Content starts

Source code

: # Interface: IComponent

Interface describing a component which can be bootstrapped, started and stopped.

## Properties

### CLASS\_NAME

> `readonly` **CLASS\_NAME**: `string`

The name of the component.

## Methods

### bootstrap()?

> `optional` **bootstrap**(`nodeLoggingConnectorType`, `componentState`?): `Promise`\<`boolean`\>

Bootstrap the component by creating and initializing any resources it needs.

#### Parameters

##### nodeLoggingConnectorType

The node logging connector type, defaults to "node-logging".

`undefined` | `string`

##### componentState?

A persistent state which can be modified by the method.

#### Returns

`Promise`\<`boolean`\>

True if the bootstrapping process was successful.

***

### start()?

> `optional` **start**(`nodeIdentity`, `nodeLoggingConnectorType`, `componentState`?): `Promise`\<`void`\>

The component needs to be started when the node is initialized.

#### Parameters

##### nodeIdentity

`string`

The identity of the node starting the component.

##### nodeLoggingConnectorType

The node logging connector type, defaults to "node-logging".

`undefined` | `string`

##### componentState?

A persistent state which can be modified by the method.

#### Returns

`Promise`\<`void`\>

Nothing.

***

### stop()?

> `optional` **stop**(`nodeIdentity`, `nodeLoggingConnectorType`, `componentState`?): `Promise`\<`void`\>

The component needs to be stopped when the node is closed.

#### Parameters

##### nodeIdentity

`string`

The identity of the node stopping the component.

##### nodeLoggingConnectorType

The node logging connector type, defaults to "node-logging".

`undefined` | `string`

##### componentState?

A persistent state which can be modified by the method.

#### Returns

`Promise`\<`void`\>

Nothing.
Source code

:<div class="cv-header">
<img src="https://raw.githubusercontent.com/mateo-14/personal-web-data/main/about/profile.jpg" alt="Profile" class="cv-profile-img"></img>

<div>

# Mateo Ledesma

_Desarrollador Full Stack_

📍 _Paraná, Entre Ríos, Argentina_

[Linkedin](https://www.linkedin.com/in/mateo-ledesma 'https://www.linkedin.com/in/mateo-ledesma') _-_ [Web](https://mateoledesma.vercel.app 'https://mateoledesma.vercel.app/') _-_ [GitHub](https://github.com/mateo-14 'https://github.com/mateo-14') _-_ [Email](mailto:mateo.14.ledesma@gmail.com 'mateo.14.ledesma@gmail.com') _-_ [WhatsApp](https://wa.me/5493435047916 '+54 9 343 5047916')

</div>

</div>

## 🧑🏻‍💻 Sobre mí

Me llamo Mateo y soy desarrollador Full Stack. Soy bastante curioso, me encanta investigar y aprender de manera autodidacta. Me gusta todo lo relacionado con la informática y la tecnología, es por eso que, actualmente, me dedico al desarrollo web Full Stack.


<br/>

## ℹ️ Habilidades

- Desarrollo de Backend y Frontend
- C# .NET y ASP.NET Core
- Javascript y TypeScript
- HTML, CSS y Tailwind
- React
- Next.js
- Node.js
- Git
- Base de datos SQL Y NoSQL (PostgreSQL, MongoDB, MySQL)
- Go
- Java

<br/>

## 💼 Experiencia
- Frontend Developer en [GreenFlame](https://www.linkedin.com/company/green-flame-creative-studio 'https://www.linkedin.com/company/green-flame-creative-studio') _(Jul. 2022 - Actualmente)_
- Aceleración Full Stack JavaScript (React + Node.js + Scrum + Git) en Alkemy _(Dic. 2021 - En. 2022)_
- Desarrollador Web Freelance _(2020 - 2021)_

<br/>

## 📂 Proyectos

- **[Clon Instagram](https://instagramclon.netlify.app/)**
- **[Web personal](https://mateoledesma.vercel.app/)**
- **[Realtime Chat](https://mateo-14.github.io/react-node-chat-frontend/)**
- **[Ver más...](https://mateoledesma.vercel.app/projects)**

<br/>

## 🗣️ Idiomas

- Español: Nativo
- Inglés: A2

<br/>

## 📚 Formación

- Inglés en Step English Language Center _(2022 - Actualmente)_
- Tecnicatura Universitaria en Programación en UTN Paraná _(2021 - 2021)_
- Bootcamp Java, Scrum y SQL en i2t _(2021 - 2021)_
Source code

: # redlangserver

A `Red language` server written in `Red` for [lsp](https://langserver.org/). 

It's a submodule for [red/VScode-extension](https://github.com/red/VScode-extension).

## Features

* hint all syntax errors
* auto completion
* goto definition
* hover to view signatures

Content ends

Task to carry out:
Extract all the material, leaving every line as it is.

Answer:
Source code

: # Interface: IComponent

Interface describing a component which can be bootstrapped, started and stopped.

## Properties

### CLASS\_NAME

> `readonly` **CLASS\_NAME**: `string`

The name of the component.

## Methods

### bootstrap()?

> `optional` **bootstrap**(`nodeLoggingConnectorType`, `componentState`?): `Promise`\<`boolean`\>

Bootstrap the component by creating and initializing any resources it needs.

#### Parameters

##### nodeLoggingConnectorType

The node logging connector type, defaults to "node-logging".

`undefined` | `string`

##### componentState?

A persistent state which can be modified by the method.

#### Returns

`Promise`\<`boolean`\>

True if the bootstrapping process was successful.

***

### start()?

> `optional` **start**(`nodeIdentity`, `nodeLoggingConnectorType`, `componentState`?): `Promise`\<`void`\>

The component needs to be started when the node is initialized.

#### Parameters

##### nodeIdentity

`string`

The identity of the node starting the component.

##### nodeLoggingConnectorType

The node logging connector type, defaults to "node-logging".

`undefined` | `string`

##### componentState?

A persistent state which can be modified by the method.

#### Returns

`Promise`\<`void`\>

Nothing.

***

### stop()?

> `optional` **stop**(`nodeIdentity`, `nodeLoggingConnectorType`, `componentState`?): `Promise`\<`void`\>

The component needs to be stopped when the node is closed.

#### Parameters

##### nodeIdentity

`string`

The identity of the node stopping the component.

##### nodeLoggingConnectorType

The node logging connector type, defaults to "node-logging".

`undefined` | `string`

##### componentState?

A persistent state which can be modified by the method.

#### Returns

`Promise`\<`void`\>

Nothing.
Source code

:<div class="cv-header">
<img src="https://raw.githubusercontent.com/mateo-14/personal-web-data/main/about/profile.jpg" alt="Profile" class="cv-profile-img"></img>

<div>

# Mateo Ledesma

_Desarrollador Full Stack_

📍 _Paraná, Entre Ríos, Argentina_

[Linkedin](https://www.linkedin.com/in/mateo-ledesma 'https://www.linkedin.com/in/mateo-ledesma') _-_ [Web](https://mateoledesma.vercel.app 'https://mateoledesma.vercel.app/') _-_ [GitHub](https://github.com/mateo-14 'https://github.com/mateo-14') _-_ [Email](mailto:mateo.14.ledesma@gmail.com 'mateo.14.ledesma@gmail.com') _-_ [WhatsApp](https://wa.me/5493435047916 '+54 9 343 5047916')

</div>

</div>

## 🧑🏻‍💻 Sobre mí

Me llamo Mateo y soy desarrollador Full Stack. Soy bastante curioso, me encanta investigar y aprender de manera autodidacta. Me gusta todo lo relacionado con la informática y la tecnología, es por eso que, actualmente, me dedico al desarrollo web Full Stack.


<br/>

## ℹ️ Habilidades

- Desarrollo de Backend y Frontend
- C# .NET y ASP.NET Core
- Javascript y TypeScript
- HTML, CSS y Tailwind
- React
- Next.js
- Node.js
- Git
- Base de datos SQL Y NoSQL (PostgreSQL, MongoDB, MySQL)
- Go
- Java

<br/>

## 💼 Experiencia
- Frontend Developer en [GreenFlame](https://www.linkedin.com/company/green-flame-creative-studio 'https://www.linkedin.com/company/green-flame-creative-studio') _(Jul. 2022 - Actualmente)_
- Aceleración Full Stack JavaScript (React + Node.js + Scrum + Git) en Alkemy _(Dic. 2021 - En. 2022)_
- Desarrollador Web Freelance _(2020 - 2021)_

<br/>

## 📂 Proyectos

- **[Clon Instagram](https://instagramclon.netlify.app/)**
- **[Web personal](https://mateoledesma.vercel.app/)**
- **[Realtime Chat](https://mateo-14.github.io/react-node-chat-frontend/)**
- **[Ver más...](https://mateoledesma.vercel.app/projects)**

<br/>

## 🗣️ Idiomas

- Español: Nativo
- Inglés: A2

<br/>

## 📚 Formación

- Inglés en Step English Language Center _(2022 - Actualmente)_
- Tecnicatura Universitaria en Programación en UTN Paraná _(2021 - 2021)_
- Bootcamp Java, Scrum y SQL en i2t _(2021 - 2021)_
Source code

: # redlangserver

A `Red language` server written in `Red` for [lsp](https://langserver.org/). 

It's a submodule for [red/VScode-extension](https://github.com/red/VScode-extension).

## Features

* hint all syntax errors
* auto completion
* goto definition
* hover to view signatures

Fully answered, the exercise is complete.